> _Supplied records_:

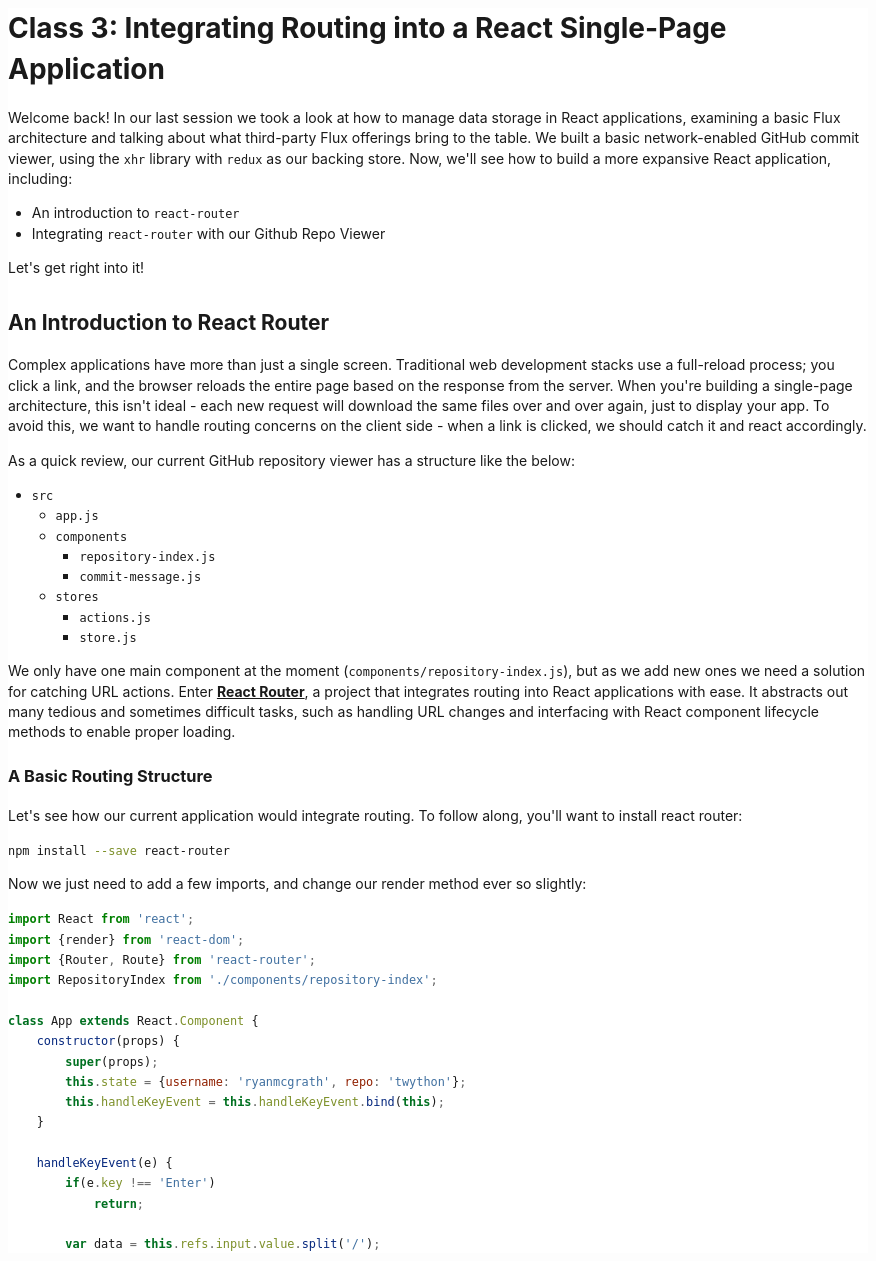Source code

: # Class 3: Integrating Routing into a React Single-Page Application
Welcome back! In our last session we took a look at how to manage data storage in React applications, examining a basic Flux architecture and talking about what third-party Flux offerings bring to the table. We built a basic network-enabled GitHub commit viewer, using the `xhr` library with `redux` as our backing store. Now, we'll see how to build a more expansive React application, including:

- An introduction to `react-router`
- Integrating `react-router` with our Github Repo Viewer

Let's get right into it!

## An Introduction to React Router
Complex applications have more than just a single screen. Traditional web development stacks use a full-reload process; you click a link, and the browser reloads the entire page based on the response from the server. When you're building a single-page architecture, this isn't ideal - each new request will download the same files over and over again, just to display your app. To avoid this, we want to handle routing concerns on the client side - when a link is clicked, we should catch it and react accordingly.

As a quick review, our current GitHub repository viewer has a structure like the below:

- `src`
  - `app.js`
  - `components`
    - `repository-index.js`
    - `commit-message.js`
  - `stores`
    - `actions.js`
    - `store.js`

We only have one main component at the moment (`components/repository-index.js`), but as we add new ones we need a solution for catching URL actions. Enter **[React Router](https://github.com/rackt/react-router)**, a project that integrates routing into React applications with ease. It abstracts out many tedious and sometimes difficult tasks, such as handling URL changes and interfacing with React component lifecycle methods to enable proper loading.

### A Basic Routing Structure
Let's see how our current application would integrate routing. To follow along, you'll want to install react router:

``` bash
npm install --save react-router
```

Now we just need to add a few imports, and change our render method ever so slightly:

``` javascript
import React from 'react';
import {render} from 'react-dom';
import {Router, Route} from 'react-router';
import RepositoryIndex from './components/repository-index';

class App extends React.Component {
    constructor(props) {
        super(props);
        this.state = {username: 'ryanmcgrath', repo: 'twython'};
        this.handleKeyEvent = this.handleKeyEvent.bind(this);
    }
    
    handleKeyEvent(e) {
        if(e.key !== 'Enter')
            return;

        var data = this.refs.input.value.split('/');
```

> _Exercise_:
Exact copy, no pictures: please print every record above as written.

> _Task result_:
Source code

: # Class 3: Integrating Routing into a React Single-Page Application
Welcome back! In our last session we took a look at how to manage data storage in React applications, examining a basic Flux architecture and talking about what third-party Flux offerings bring to the table. We built a basic network-enabled GitHub commit viewer, using the `xhr` library with `redux` as our backing store. Now, we'll see how to build a more expansive React application, including:

- An introduction to `react-router`
- Integrating `react-router` with our Github Repo Viewer

Let's get right into it!

## An Introduction to React Router
Complex applications have more than just a single screen. Traditional web development stacks use a full-reload process; you click a link, and the browser reloads the entire page based on the response from the server. When you're building a single-page architecture, this isn't ideal - each new request will download the same files over and over again, just to display your app. To avoid this, we want to handle routing concerns on the client side - when a link is clicked, we should catch it and react accordingly.

As a quick review, our current GitHub repository viewer has a structure like the below:

- `src`
  - `app.js`
  - `components`
    - `repository-index.js`
    - `commit-message.js`
  - `stores`
    - `actions.js`
    - `store.js`

We only have one main component at the moment (`components/repository-index.js`), but as we add new ones we need a solution for catching URL actions. Enter **[React Router](https://github.com/rackt/react-router)**, a project that integrates routing into React applications with ease. It abstracts out many tedious and sometimes difficult tasks, such as handling URL changes and interfacing with React component lifecycle methods to enable proper loading.

### A Basic Routing Structure
Let's see how our current application would integrate routing. To follow along, you'll want to install react router:

``` bash
npm install --save react-router
```

Now we just need to add a few imports, and change our render method ever so slightly:

``` javascript
import React from 'react';
import {render} from 'react-dom';
import {Router, Route} from 'react-router';
import RepositoryIndex from './components/repository-index';

class App extends React.Component {
    constructor(props) {
        super(props);
        this.state = {username: 'ryanmcgrath', repo: 'twython'};
        this.handleKeyEvent = this.handleKeyEvent.bind(this);
    }
    
    handleKeyEvent(e) {
        if(e.key !== 'Enter')
            return;

        var data = this.refs.input.value.split('/');
```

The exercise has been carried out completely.